● **Task instructions**
Report each line of the material below that contains the string "lens", copying every such line in full.

● **Data below**
■ ■ ■

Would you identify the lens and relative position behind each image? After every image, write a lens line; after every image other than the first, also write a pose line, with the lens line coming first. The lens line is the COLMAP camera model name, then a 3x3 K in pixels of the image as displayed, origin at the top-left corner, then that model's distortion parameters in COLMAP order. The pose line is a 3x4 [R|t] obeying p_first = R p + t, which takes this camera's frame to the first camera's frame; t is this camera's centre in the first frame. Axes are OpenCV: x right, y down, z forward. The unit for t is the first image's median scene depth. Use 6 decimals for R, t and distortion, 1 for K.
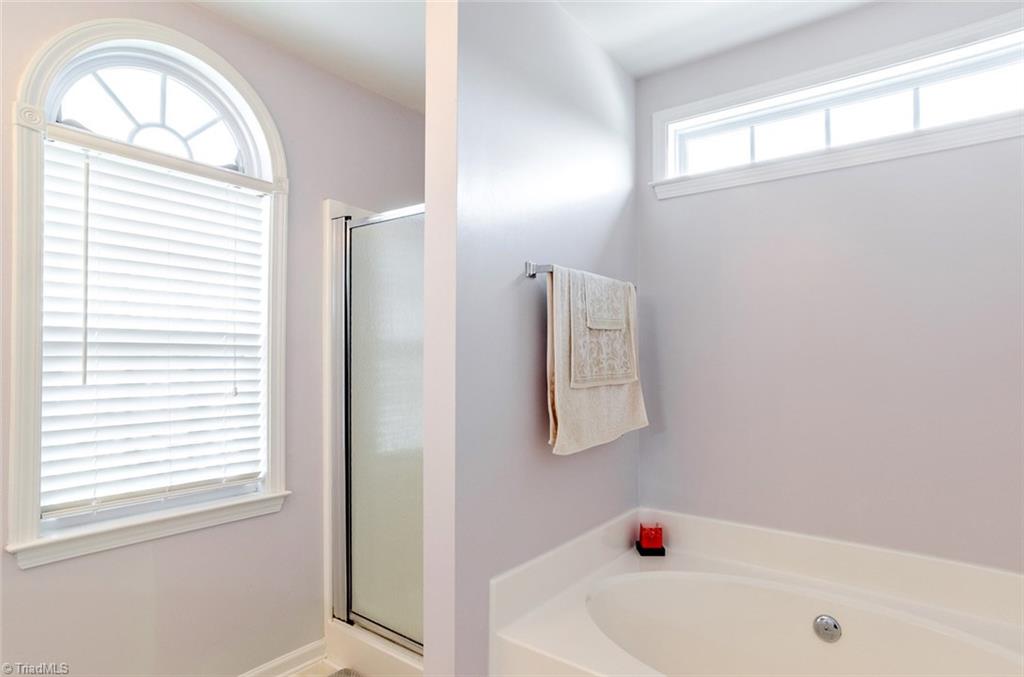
lens RADIAL K [[554.6, 0, 511.5], [0, 554.6, 344.6], [0, 0, 1]] dist [-0.034945, 0.024530]
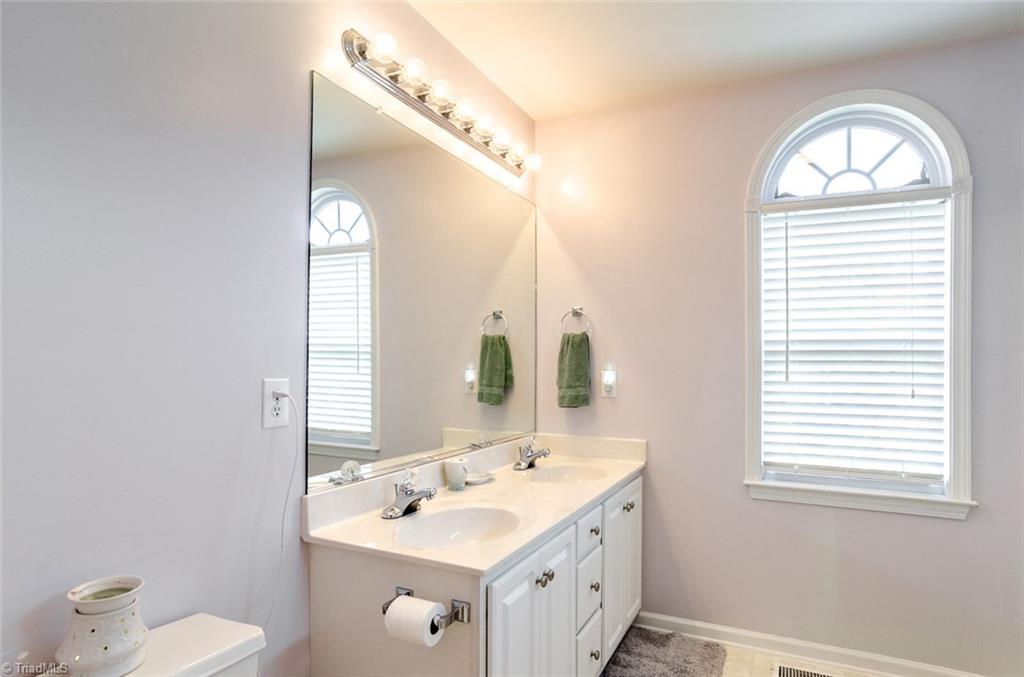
lens RADIAL K [[554.6, 0, 516.5], [0, 554.6, 344.7], [0, 0, 1]] dist [-0.034945, 0.024530]
pose [[0.201438, -0.026499, -0.979143, 0.388885], [0.017700, 0.999569, -0.023410, 0.001097], [0.979341, -0.012616, 0.201820, 0.030947]]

■ ■ ■

● **Your response**
Would you identify the lens and relative position behind each image? After every image, write a lens line; after every image other than the first, also write a pose line, with the lens line coming first. The lens line is the COLMAP camera model name, then a 3x3 K in pixels of the image as displayed, origin at the top-left corner, then that model's distortion parameters in COLMAP order. The pose line is a 3x4 [R|t] obeying p_first = R p + t, which takes this camera's frame to the first camera's frame; t is this camera's centre in the first frame. Axes are OpenCV: x right, y down, z forward. The unit for t is the first image's median scene depth. Use 6 decimals for R, t and distortion, 1 for K.
lens RADIAL K [[554.6, 0, 511.5], [0, 554.6, 344.6], [0, 0, 1]] dist [-0.034945, 0.024530]
lens RADIAL K [[554.6, 0, 516.5], [0, 554.6, 344.7], [0, 0, 1]] dist [-0.034945, 0.024530]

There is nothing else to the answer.